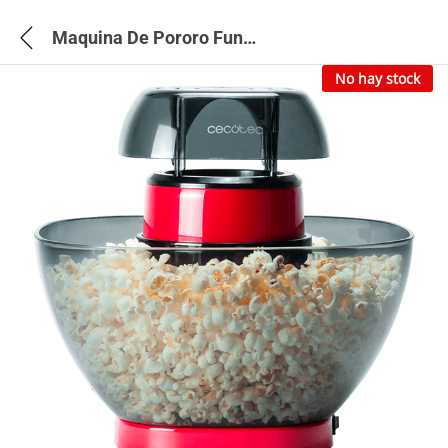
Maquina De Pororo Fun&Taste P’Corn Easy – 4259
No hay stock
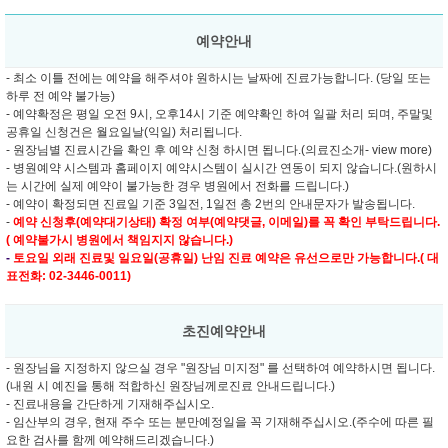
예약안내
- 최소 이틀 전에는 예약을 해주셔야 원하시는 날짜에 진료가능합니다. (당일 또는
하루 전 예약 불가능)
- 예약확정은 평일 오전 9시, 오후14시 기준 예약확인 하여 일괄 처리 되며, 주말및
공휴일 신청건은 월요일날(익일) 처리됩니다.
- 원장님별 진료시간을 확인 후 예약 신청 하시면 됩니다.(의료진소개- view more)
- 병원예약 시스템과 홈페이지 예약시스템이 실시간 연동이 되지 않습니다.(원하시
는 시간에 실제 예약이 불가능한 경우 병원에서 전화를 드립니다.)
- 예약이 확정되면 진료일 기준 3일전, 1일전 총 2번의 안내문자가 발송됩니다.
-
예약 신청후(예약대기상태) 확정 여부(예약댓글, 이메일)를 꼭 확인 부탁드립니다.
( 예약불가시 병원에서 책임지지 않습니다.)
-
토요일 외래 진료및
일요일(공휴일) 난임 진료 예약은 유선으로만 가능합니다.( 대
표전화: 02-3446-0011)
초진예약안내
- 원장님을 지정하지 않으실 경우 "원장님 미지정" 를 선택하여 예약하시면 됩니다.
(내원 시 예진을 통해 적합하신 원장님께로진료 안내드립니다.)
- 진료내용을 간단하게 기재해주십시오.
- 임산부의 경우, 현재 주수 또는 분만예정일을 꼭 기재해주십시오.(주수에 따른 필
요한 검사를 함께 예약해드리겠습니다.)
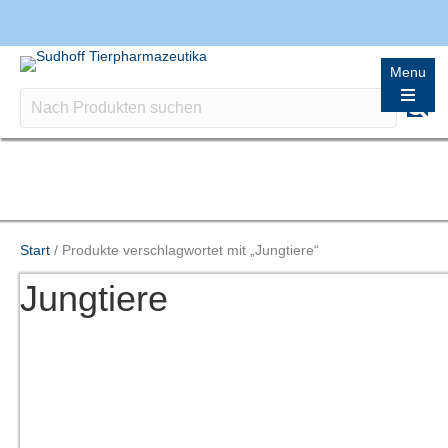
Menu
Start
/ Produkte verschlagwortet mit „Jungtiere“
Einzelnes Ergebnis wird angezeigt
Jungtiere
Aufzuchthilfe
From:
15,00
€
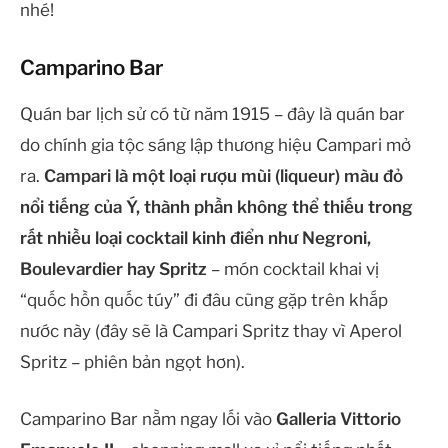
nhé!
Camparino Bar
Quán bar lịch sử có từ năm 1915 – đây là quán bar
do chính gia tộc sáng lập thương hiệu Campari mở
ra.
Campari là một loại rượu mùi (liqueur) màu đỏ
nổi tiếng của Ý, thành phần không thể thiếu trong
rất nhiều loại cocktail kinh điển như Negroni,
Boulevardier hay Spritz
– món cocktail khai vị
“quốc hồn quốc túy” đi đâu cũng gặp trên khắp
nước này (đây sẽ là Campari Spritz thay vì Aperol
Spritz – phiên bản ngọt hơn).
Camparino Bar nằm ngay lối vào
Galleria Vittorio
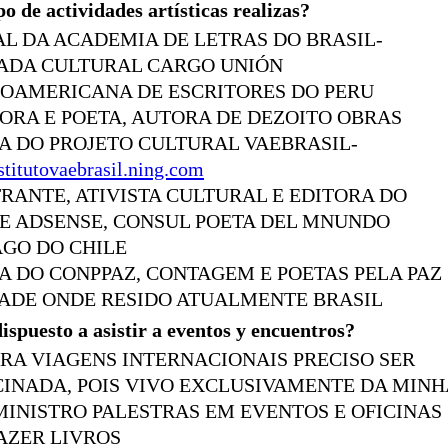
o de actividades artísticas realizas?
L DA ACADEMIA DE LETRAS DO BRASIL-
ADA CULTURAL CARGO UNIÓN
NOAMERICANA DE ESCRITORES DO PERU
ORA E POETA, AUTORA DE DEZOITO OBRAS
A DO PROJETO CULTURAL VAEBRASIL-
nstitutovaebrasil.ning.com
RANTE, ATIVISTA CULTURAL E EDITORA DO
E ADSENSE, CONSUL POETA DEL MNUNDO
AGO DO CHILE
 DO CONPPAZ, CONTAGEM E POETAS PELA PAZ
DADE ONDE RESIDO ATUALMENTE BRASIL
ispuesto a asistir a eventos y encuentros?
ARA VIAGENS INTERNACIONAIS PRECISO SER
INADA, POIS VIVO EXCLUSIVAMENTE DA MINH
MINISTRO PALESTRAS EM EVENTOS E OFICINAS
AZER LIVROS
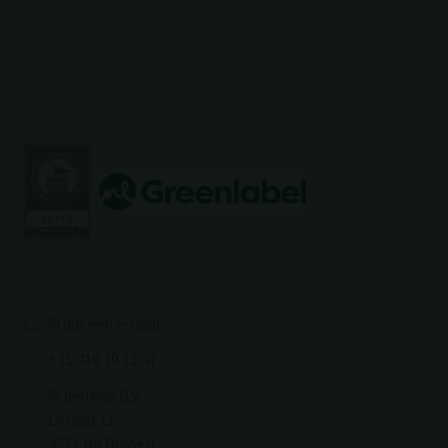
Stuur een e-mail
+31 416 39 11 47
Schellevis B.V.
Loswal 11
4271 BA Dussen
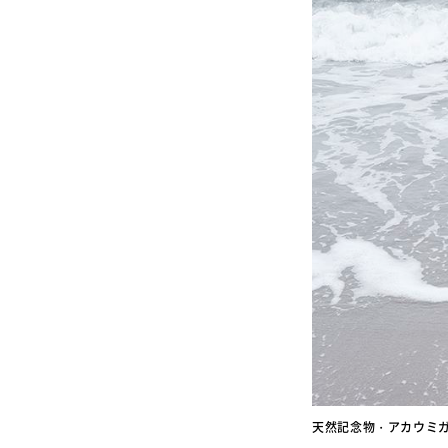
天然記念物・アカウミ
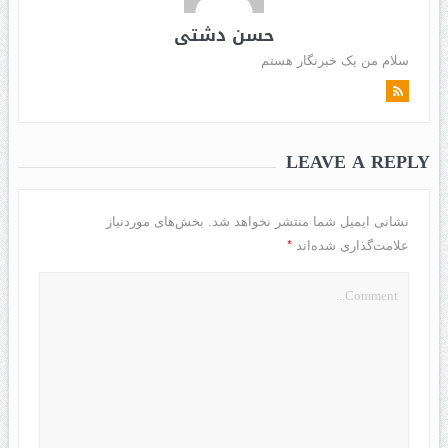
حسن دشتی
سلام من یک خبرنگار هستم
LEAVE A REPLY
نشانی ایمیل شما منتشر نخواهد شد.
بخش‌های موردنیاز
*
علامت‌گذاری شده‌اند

+++++

_EXERCISE AIM_.
Arrange every line of text read from all of the records above as a numbered list, omitting blank lines and leaving out the picture markers.

_EXERCISE RESPONSE_.
1. Maquina De Pororo Fun&Taste P’Corn Easy – 4259
2. No hay stock
3. 예약안내
4. - 최소 이틀 전에는 예약을 해주셔야 원하시는 날짜에 진료가능합니다. (당일 또는
5. 하루 전 예약 불가능)
6. - 예약확정은 평일 오전 9시, 오후14시 기준 예약확인 하여 일괄 처리 되며, 주말및
7. 공휴일 신청건은 월요일날(익일) 처리됩니다.
8. - 원장님별 진료시간을 확인 후 예약 신청 하시면 됩니다.(의료진소개- view more)
9. - 병원예약 시스템과 홈페이지 예약시스템이 실시간 연동이 되지 않습니다.(원하시
10. 는 시간에 실제 예약이 불가능한 경우 병원에서 전화를 드립니다.)
11. - 예약이 확정되면 진료일 기준 3일전, 1일전 총 2번의 안내문자가 발송됩니다.
12. -
13. 예약 신청후(예약대기상태) 확정 여부(예약댓글, 이메일)를 꼭 확인 부탁드립니다.
14. ( 예약불가시 병원에서 책임지지 않습니다.)
15. -
16. 토요일 외래 진료및
17. 일요일(공휴일) 난임 진료 예약은 유선으로만 가능합니다.( 대
18. 표전화: 02-3446-0011)
19. 초진예약안내
20. - 원장님을 지정하지 않으실 경우 "원장님 미지정" 를 선택하여 예약하시면 됩니다.
21. (내원 시 예진을 통해 적합하신 원장님께로진료 안내드립니다.)
22. - 진료내용을 간단하게 기재해주십시오.
23. - 임산부의 경우, 현재 주수 또는 분만예정일을 꼭 기재해주십시오.(주수에 따른 필
24. 요한 검사를 함께 예약해드리겠습니다.)
25. Menu
26. Start
27. / Produkte verschlagwortet mit „Jungtiere“
28. Einzelnes Ergebnis wird angezeigt
29. Jungtiere
30. Aufzuchthilfe
31. From:
32. 15,00
33. €
34. nhé!
35. Camparino Bar
36. Quán bar lịch sử có từ năm 1915 – đây là quán bar
37. do chính gia tộc sáng lập thương hiệu Campari mở
38. ra.
39. Campari là một loại rượu mùi (liqueur) màu đỏ
40. nổi tiếng của Ý, thành phần không thể thiếu trong
41. rất nhiều loại cocktail kinh điển như Negroni,
42. Boulevardier hay Spritz
43. – món cocktail khai vị
44. “quốc hồn quốc túy” đi đâu cũng gặp trên khắp
45. nước này (đây sẽ là Campari Spritz thay vì Aperol
46. Spritz – phiên bản ngọt hơn).
47. Camparino Bar nằm ngay lối vào
48. Galleria Vittorio
49. o de actividades artísticas realizas?
50. L DA ACADEMIA DE LETRAS DO BRASIL-
51. ADA CULTURAL CARGO UNIÓN
52. NOAMERICANA DE ESCRITORES DO PERU
53. ORA E POETA, AUTORA DE DEZOITO OBRAS
54. A DO PROJETO CULTURAL VAEBRASIL-
55. nstitutovaebrasil.ning.com
56. RANTE, ATIVISTA CULTURAL E EDITORA DO
57. E ADSENSE, CONSUL POETA DEL MNUNDO
58. AGO DO CHILE
59.  DO CONPPAZ, CONTAGEM E POETAS PELA PAZ
60. DADE ONDE RESIDO ATUALMENTE BRASIL
61. ispuesto a asistir a eventos y encuentros?
62. ARA VIAGENS INTERNACIONAIS PRECISO SER
63. INADA, POIS VIVO EXCLUSIVAMENTE DA MINH
64. MINISTRO PALESTRAS EM EVENTOS E OFICINAS
65. AZER LIVROS
66. Stuur een e-mail
67. +31 416 39 11 47
68. Schellevis B.V.
69. Loswal 11
70. 4271 BA Dussen
71. 天然記念物・アカウミ
72. حسن دشتی
73. سلام من یک خبرنگار هستم
74. LEAVE A REPLY
75. نشانی ایمیل شما منتشر نخواهد شد.
76. بخش‌های موردنیاز
77. *
78. علامت‌گذاری شده‌اند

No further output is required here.